■ PROVIDED PASSAGE ■
■ ■ ■

The ROC (Receiver Operating Characteristic) curve is a graphical representation used to evaluate the performance of a binary classification model, such as a credit risk model designed to predict defaults and non-defaults. In this context, the ROC curve plots the true positive rate, or sensitivity, against the false positive rate or specificity across various cutoff or acceptance rates.
The area under the ROC curve (AUC) quantifies the model’s ability to discriminate between the two classes: a higher AUC indicates better performance. For example, a model with an AUC close to 1 suggests it can effectively distinguish between defaulting and non-defaulting borrowers, while an AUC of 0.5 indicates no better performance than random guessing. By analyzing the trade-off between sensitivity (correctly identifying defaults) and specificity (correctly identifying non-defaults), the ROC curve helps determine an optimal threshold for classification, balancing the cost of misclassifying borrowers.
Code
# Calculate ROC curves
ROC_logi_full <- roc(test$loan_st, pred_logi_full)
ROC_logi_age <- roc(test$loan_st, pred_logi_age)
# Draw the ROC curves on one plot
plot(ROC_logi_full, col = "blue", lwd = 3)
lines(ROC_logi_age, col = "orange", lwd = 3)
legend("bottomright",
legend = c("Full model AUC: 0.8213",
"Age model AUC: 0.5301"),
col = c("blue", "orange"),
lwd = 3)
As expected, in Figure 1.15 the area under the curve (AUC) is higher for the blue line which corresponds to the logi_full
model. We can calculate the exact values for both models:
Area under the curve: 0.8213
Area under the curve: 0.5301
Note that the logi_age
has an AUC of 0.5301. This is close to a loan approval process in which we randomly accept and reject with no further analysis. In other words, the logi_age
is so bad that it is almost equivalent as using no model at all and accept and reject loan applications based on a random rule.

■ ■ ■

■ MATERIAL ■
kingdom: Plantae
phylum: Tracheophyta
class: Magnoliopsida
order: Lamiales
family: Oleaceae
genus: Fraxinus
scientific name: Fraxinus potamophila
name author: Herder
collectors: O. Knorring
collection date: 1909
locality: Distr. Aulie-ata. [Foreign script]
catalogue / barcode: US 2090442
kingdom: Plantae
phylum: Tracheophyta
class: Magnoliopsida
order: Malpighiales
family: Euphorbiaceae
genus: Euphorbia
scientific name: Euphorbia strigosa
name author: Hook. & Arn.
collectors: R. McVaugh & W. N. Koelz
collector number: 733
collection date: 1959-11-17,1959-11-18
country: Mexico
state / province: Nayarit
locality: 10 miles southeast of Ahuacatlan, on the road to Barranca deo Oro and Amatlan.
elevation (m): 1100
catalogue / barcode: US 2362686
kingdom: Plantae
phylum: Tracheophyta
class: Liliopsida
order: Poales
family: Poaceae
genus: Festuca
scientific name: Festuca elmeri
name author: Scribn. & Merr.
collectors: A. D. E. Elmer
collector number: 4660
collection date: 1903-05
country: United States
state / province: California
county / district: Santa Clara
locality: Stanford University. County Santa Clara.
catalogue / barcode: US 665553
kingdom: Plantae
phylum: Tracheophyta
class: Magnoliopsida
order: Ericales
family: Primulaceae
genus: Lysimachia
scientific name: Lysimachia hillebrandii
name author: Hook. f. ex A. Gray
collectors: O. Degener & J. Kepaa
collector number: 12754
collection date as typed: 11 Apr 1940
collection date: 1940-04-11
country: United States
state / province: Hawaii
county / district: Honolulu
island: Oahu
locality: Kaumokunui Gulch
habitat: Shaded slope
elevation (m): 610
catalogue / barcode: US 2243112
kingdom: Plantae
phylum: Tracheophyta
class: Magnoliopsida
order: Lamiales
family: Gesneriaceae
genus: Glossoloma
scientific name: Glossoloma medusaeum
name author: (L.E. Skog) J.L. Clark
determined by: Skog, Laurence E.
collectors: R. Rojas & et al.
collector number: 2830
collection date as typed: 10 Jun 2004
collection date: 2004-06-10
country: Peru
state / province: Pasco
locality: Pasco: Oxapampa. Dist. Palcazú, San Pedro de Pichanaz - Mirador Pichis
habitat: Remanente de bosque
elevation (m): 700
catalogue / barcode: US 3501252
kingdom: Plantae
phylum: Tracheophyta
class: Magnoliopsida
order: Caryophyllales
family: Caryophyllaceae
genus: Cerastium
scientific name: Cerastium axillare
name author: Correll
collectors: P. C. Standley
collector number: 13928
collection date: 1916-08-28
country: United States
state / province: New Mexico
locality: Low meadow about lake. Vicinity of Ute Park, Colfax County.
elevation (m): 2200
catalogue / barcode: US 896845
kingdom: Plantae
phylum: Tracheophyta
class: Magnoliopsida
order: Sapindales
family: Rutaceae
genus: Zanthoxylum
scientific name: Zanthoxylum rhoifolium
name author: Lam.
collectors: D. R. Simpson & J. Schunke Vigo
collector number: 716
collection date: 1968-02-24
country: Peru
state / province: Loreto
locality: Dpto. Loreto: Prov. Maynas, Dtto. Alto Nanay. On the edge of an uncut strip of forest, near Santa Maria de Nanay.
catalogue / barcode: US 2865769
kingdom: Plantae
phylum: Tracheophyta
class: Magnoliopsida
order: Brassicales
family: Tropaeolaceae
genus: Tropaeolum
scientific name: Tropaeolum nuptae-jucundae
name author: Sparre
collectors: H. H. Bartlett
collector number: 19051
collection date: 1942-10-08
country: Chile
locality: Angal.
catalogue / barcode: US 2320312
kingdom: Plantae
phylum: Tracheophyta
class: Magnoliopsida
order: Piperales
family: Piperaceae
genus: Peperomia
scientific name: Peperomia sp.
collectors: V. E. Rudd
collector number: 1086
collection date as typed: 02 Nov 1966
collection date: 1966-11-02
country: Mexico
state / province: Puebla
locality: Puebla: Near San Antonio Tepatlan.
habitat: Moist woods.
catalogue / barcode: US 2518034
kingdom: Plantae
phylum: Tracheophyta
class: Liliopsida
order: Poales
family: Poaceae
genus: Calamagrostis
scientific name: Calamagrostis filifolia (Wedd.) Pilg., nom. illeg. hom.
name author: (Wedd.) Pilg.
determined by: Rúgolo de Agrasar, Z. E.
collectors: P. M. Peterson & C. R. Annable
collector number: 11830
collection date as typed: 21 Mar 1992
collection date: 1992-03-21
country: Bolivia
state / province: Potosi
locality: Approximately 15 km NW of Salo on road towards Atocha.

■ ■ ■

■ TO-DO LIST ■
a) According to the ROC curve excerpt, what AUC value indicates no better performance than random guessing?
b) Update everything in the ROC curve excerpt from "The area under the ROC" down to "<- roc(test$loan_st, pred_logi_full)", putting "applicants" wherever "borrowers" appears.
c) Extend the ROC curve excerpt by writing what follows its final sentence.
The entries have no connection to the ROC curve excerpt.

■ RESPONSES TO THE TASKS ■
a) An AUC of 0.5.

b)
The area under the ROC curve (AUC) quantifies the model’s ability to discriminate between the two classes: a higher AUC indicates better performance. For example, a model with an AUC close to 1 suggests it can effectively distinguish between defaulting and non-defaulting applicants, while an AUC of 0.5 indicates no better performance than random guessing. By analyzing the trade-off between sensitivity (correctly identifying defaults) and specificity (correctly identifying non-defaults), the ROC curve helps determine an optimal threshold for classification, balancing the cost of misclassifying applicants.
Code
# Calculate ROC curves
ROC_logi_full <- roc(test$loan_st, pred_logi_full)

c)
Sensitivity refers to the model’s ability to correctly identify defaults, also known as true positives. Specificity, on the other hand, measures the model’s ability to correctly identify non-default loans, also referred to as true negatives. In practical terms, a highly sensitive model minimizes the risk of missing actual defaults, ensuring that loans likely to fail are identified and rejected. However, an extreme focus on sensitivity can lead to over-rejection, where many creditworthy applicants are misclassified as high risk. This conservative approach reduces potential defaults but can severely limit revenue, harming the firm’s profitability and growth.
Conversely, a model with high specificity ensures that most creditworthy borrowers are approved, maximizing loan issuance and short-term revenue. Yet, an exclusive focus on specificity may allow a significant number of risky loans to go undetected, resulting in a higher rate of defaults. Over time, the accumulation of bad debts could undermine the firm’s financial stability, potentially leading to insolvency. Thus, balancing sensitivity and specificity is essential: the former safeguards against default-related losses, while the latter promotes profitable lending. The optimal trade-off will depend on the firm’s risk appetite, financial goals, and regulatory constraints.
If a firm were to accept all loans, it would achieve 100% specificity by correctly identifying all non-default loans, but it would fail to identify defaults, leading to the maximum bad rate possible and significant financial losses. Conversely, if the firm were to reject all loans that might potentially default, it would achieve 100% sensitivity by correctly identifying all defaults. However, this would result in rejecting all loan applications, including creditworthy borrowers, and consequently, the firm would not issue any loans. While this would eliminate credit risk, it would also severely restrict the firm’s revenue and growth potential. In both cases, while some risks may be mitigated, the firm would face substantial operational challenges: one approach would expose the firm to financial instability due to the maximum bad rate, while the other would stifle business growth by not issuing any loans. Both scenarios emphasize the importance of balancing risk mitigation with sustainable business growth.
The Figure 1.15 has a full range of acceptance rates. Let’s evaluate the values of sensitivity and specificity at two acceptance rates that we have reviewed before: 65% and 80%.
Code
# Obtener coordenadas
coords_full80 <- coords(ROC_logi_full, x = 0.20)
coords_age80 <- coords(ROC_logi_age, x = 0.20)
coords_full65 <- coords(ROC_logi_full, x = 0.35)
coords_age65 <- coords(ROC_logi_age, x = 0.35)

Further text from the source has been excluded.